Superlawyer, big heart included.


The director of this film, Yash Chopra, is known as the master of romance in Bollywood. Like Lata Mangeshkar, he's been making these films for decades and so you're guaranteed a good level of quality. A story as painfully cliché and trite as this one could have been seriously mishandled by someone else, but Chopra presents the story so efficiently and smartly that we even caught ourselves thinking, "This is the best Romeo and Juliet adaptation we've ever seen!" (It's not really an adaptation, it was just that good at what it did.)

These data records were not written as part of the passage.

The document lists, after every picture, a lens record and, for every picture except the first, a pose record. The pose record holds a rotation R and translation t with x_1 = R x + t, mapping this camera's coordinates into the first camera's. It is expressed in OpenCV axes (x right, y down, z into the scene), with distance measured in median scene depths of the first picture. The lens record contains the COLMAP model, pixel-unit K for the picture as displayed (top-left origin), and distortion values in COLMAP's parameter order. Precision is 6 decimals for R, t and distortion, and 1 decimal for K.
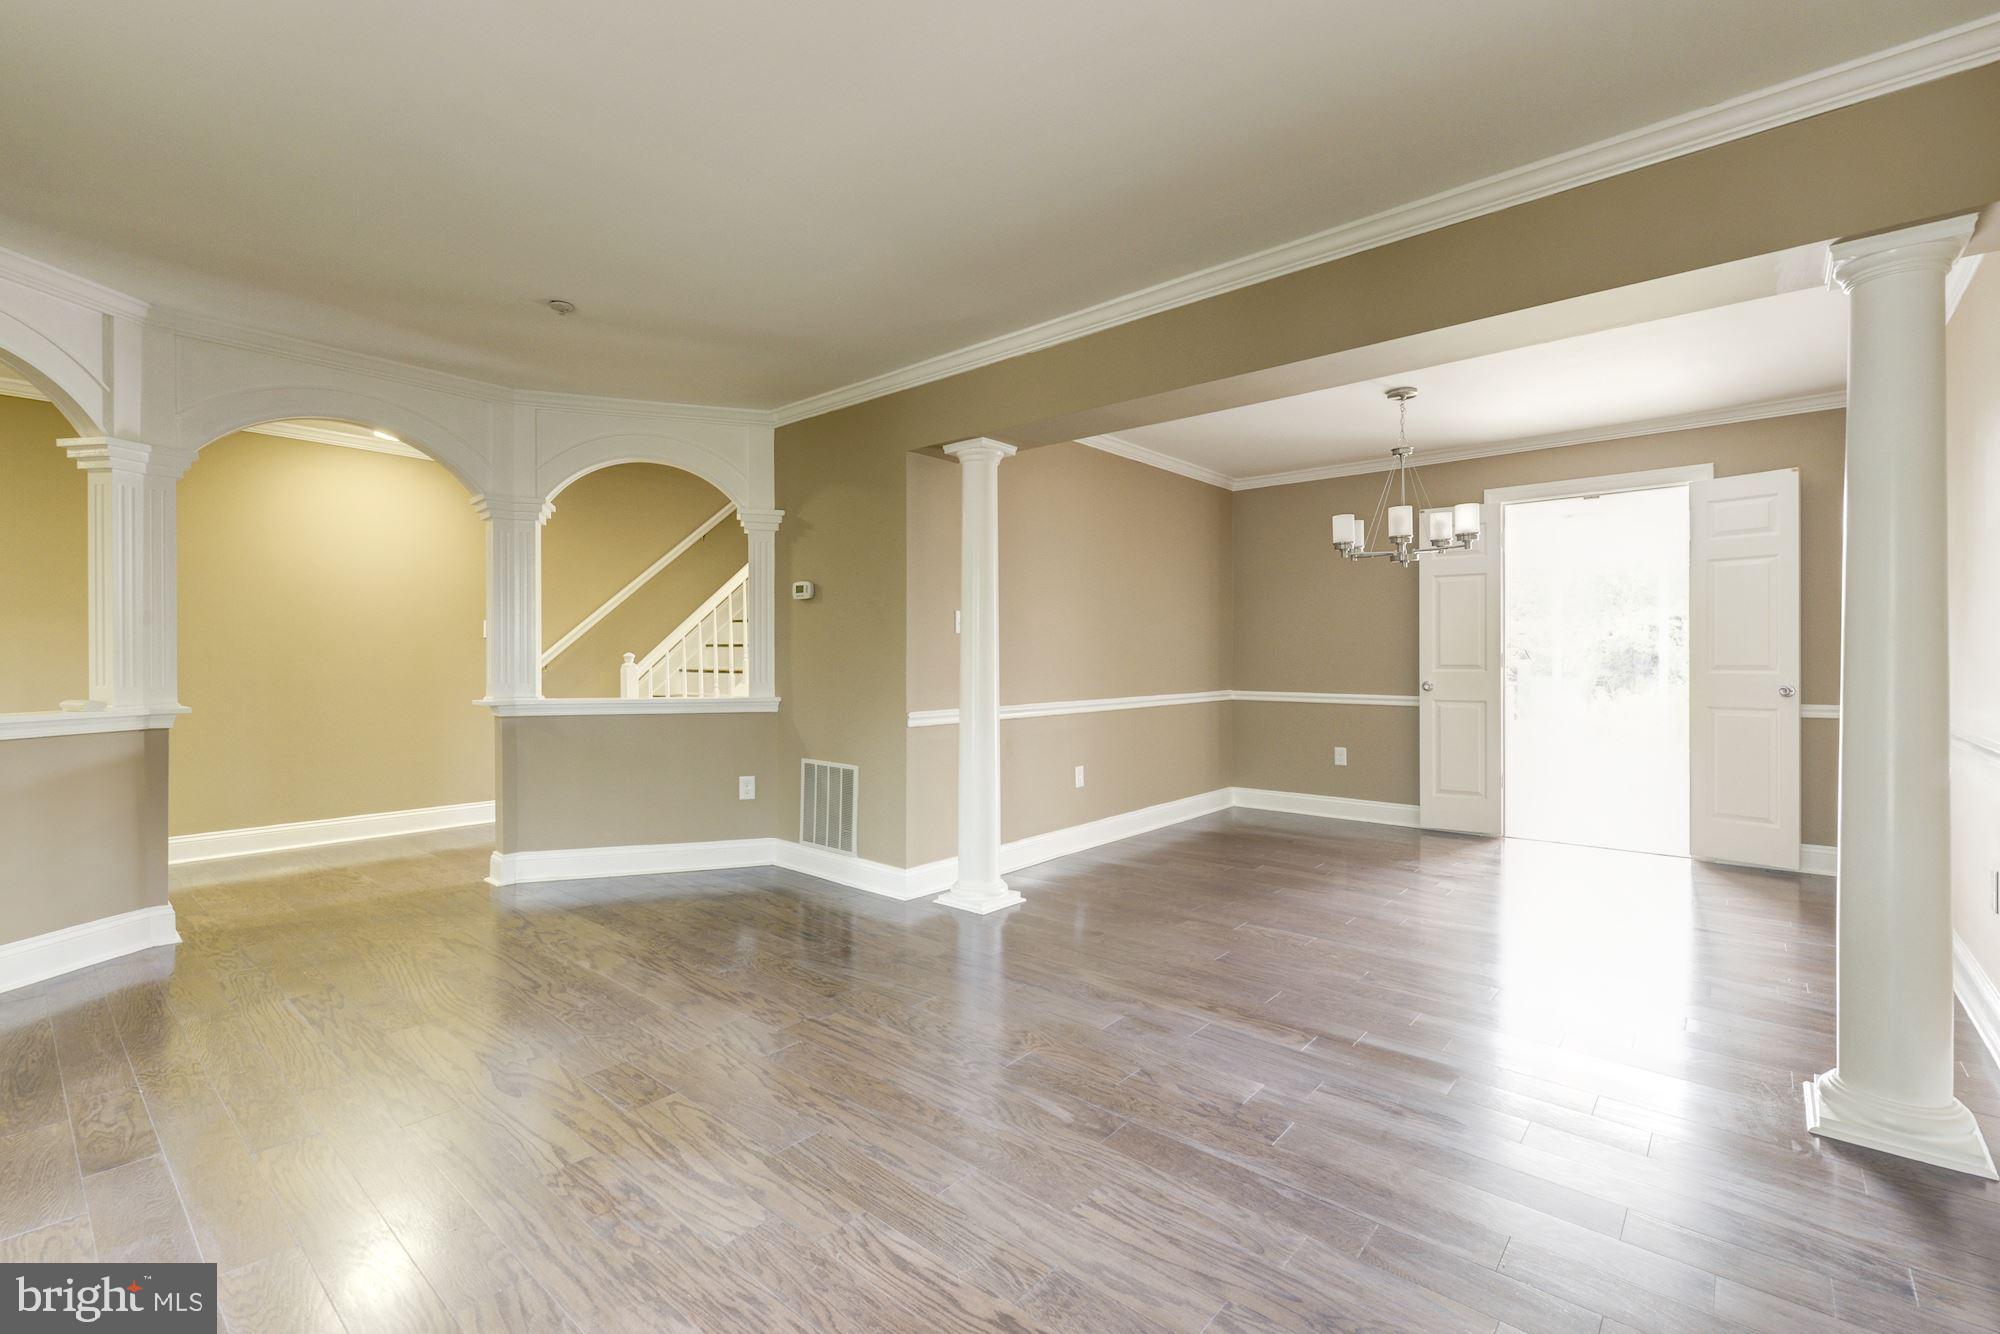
lens RADIAL K [[871.9, 0, 1017.7], [0, 871.9, 659.4], [0, 0, 1]] dist [0.003635, -0.002900]
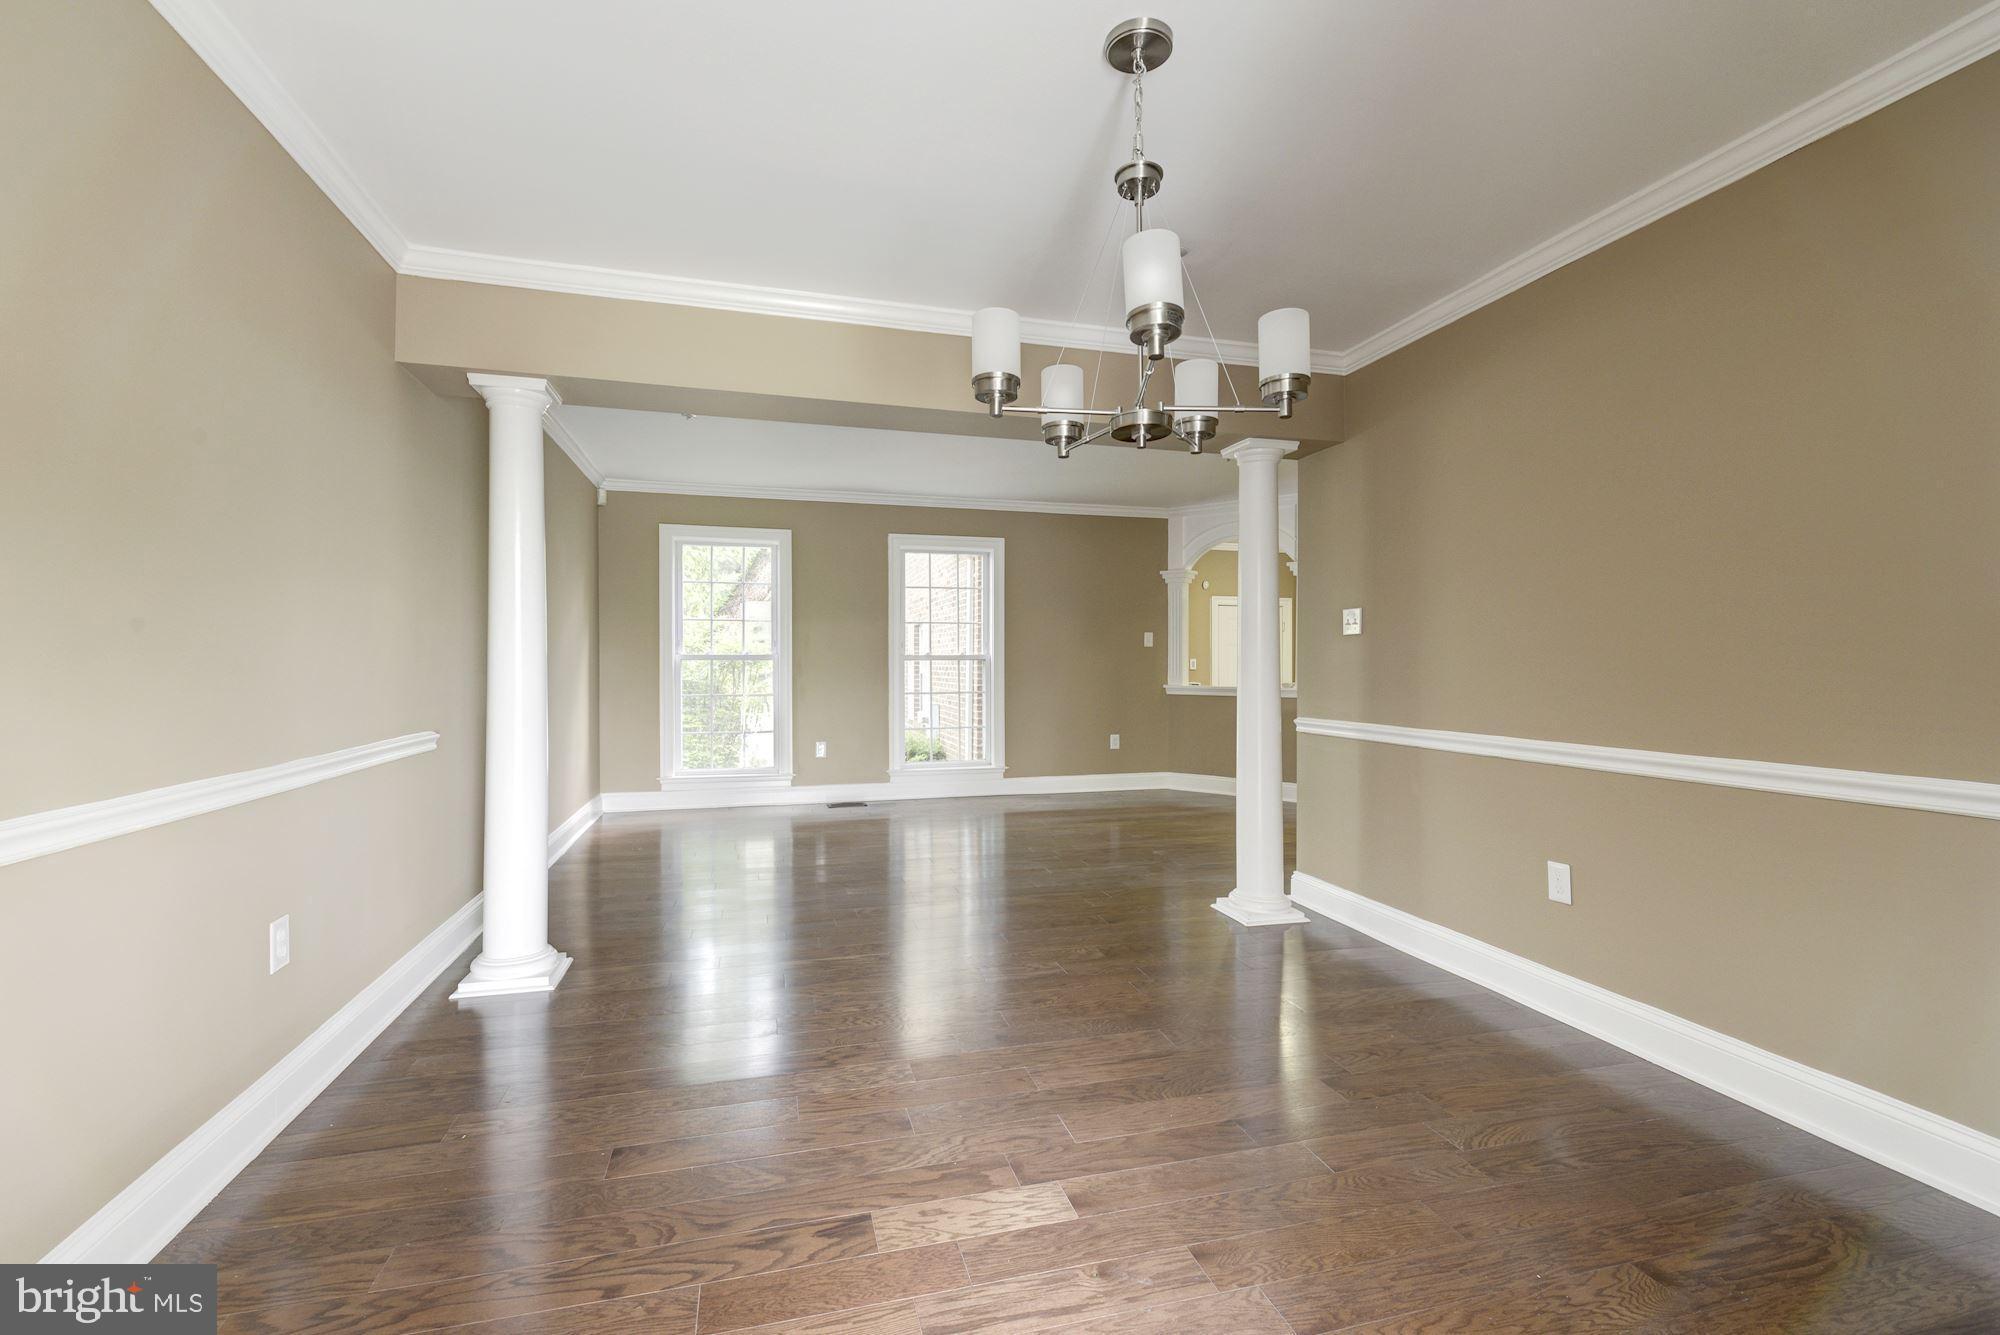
lens RADIAL K [[871.9, 0, 1012.8], [0, 871.9, 663.6], [0, 0, 1]] dist [0.003635, -0.002900]
pose [[-0.563939, -0.000551, -0.825816, 0.794407], [-0.004146, 0.999989, 0.002164, -0.001941], [0.825806, 0.004644, -0.563935, 1.141157]]
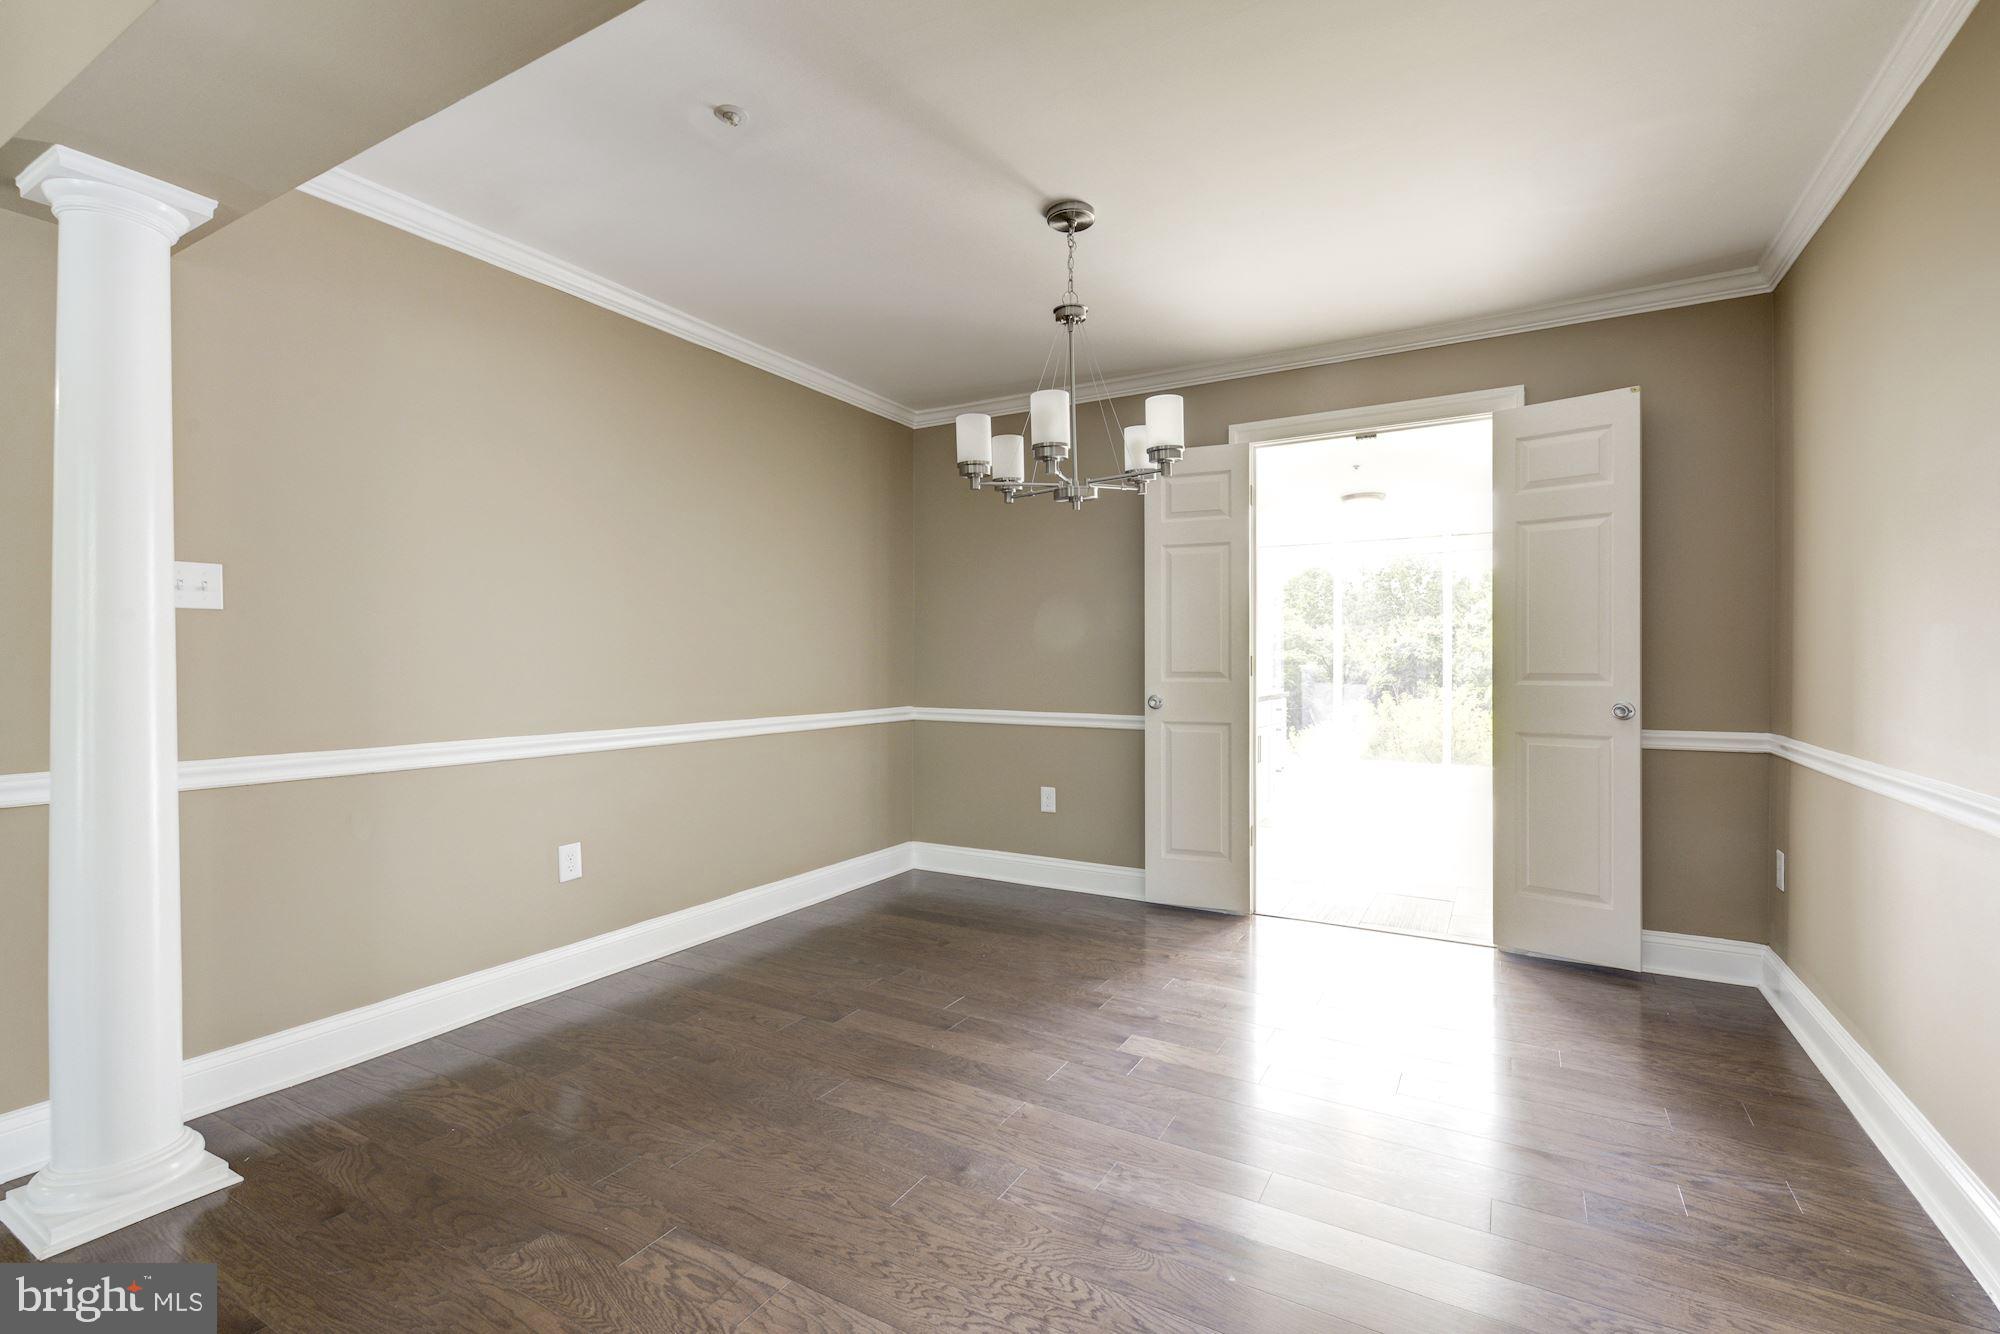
lens RADIAL K [[871.9, 0, 992.9], [0, 871.9, 661.2], [0, 0, 1]] dist [0.003635, -0.002900]
pose [[0.986555, 0.002680, 0.163409, 0.281420], [-0.002072, 0.999990, -0.003895, 0.001137], [-0.163418, 0.003505, 0.986551, 0.407412]]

Part of the film's success can also be attributed to the leads' charisma. We all know how magnetically charming Shah Rukh Khan can be as a young man, and how satisfyingly melodramatic he can be as an old man. Weep, my child, weep! But Preity Zinta matched and even outdid him in terms of sheer force of personality. Yay for girl power. In fact, that's where the Romeo and Juliet parallels come in - apart from the whole insta-star-cross'd lovers from the wrong sides of a divide, they also have that same mix of forceful confidence and helpless vulnerability. They are just bad-ass, 's all we're sayin'.

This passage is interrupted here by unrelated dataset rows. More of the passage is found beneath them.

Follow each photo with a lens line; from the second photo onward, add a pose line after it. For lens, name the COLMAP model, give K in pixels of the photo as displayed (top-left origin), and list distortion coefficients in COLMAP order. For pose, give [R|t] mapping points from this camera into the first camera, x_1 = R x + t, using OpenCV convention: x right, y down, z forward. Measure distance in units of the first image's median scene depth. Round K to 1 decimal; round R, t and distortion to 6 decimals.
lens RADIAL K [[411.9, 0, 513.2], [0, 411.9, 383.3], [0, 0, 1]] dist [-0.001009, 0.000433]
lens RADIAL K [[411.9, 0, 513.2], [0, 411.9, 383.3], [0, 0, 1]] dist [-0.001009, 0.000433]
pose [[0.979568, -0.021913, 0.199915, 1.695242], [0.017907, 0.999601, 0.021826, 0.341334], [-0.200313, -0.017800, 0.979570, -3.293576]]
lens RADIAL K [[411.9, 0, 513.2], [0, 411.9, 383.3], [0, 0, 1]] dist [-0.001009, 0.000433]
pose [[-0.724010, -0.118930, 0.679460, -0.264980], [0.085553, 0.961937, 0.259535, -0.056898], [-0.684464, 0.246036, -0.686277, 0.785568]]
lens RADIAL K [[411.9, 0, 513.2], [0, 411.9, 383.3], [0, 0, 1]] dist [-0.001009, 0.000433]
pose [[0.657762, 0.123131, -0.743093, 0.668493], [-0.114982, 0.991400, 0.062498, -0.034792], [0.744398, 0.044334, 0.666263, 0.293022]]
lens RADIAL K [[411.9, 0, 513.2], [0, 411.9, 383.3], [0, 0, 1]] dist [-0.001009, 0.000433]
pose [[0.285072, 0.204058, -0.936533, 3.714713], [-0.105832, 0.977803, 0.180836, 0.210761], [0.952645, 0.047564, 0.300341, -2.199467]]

The music is all lovely, and the songs in the Punjab are particularly enchanting. Can such a paradise really exist?! Amitabh Bachchan brings his usual colorful booty-shaking to the role of the fun-lovin', rough-yet-kind, boozin' patriarch of rural development, and we just want to say, "Let the man dance!"

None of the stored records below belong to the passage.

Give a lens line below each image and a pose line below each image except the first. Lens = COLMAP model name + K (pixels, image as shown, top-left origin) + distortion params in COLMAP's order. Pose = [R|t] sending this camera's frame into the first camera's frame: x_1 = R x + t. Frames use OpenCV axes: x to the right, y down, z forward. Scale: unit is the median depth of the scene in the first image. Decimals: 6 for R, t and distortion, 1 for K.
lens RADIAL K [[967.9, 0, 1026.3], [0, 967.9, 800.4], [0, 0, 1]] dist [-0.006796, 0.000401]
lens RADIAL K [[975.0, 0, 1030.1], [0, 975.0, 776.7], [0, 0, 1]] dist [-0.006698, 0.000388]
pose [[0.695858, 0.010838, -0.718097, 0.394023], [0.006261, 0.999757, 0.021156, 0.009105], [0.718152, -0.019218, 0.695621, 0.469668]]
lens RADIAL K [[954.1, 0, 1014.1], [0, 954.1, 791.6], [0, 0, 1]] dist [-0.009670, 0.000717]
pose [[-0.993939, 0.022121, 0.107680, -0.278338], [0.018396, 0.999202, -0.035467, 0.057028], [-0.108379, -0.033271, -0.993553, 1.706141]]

Our only criticism is the phenomenal final song, Tere Liye, is basically ruined by one, major mistake Chopra made. We're not posting it, it was so bad, but you can dare to watch it yourself. You'll see what we mean. Oy vey.

In the meantime, the best song.


The bit when the 'ghosts' sing to each lover is genius. GENIUS.




The Pakistani girl, the Indian boy.


Read a better-informed review, listen to the soundtrack, or just ogle Shah Rukh Khan.

(Oh yeah, and our favorite bit was as the credits rolled, and the elderly Veer-Zaara frolicked through the Punjab, reunited at last, with Veer looking disconcertingly like a kindly hobo. Awww. Oh yeah, again, and there's another excellent use of Sufi qawwalis during one scene; look out for it.)

4 comments:

ajnabi said...

I am putty in Chopra's hands. Seriously, I am a fool for this movie. After I read this review I went back and rewatched the ending but didn't see what the mistake was! Am blind, perhaps, or blindED by lurve for the SRK/Preity jodi here. Hmmm.

~^~*~ k!r@n ~*~^~ said...

someone care to fill me in on chopra's big mistake?

Anarchivist said...

I'm mid-Veer-Zaara -- slightly past the intermission, and I had to take a break because I was already getting all weepified and emotionally wrought. I don't think I can take another hour! But to the point that I've watched, you're spot on.

Q Leo Rahman said...

It was a sweet and nostalgic love story, with baeutiful music from the late Madan Mohan. The only thing I felt off was the antagonistic character.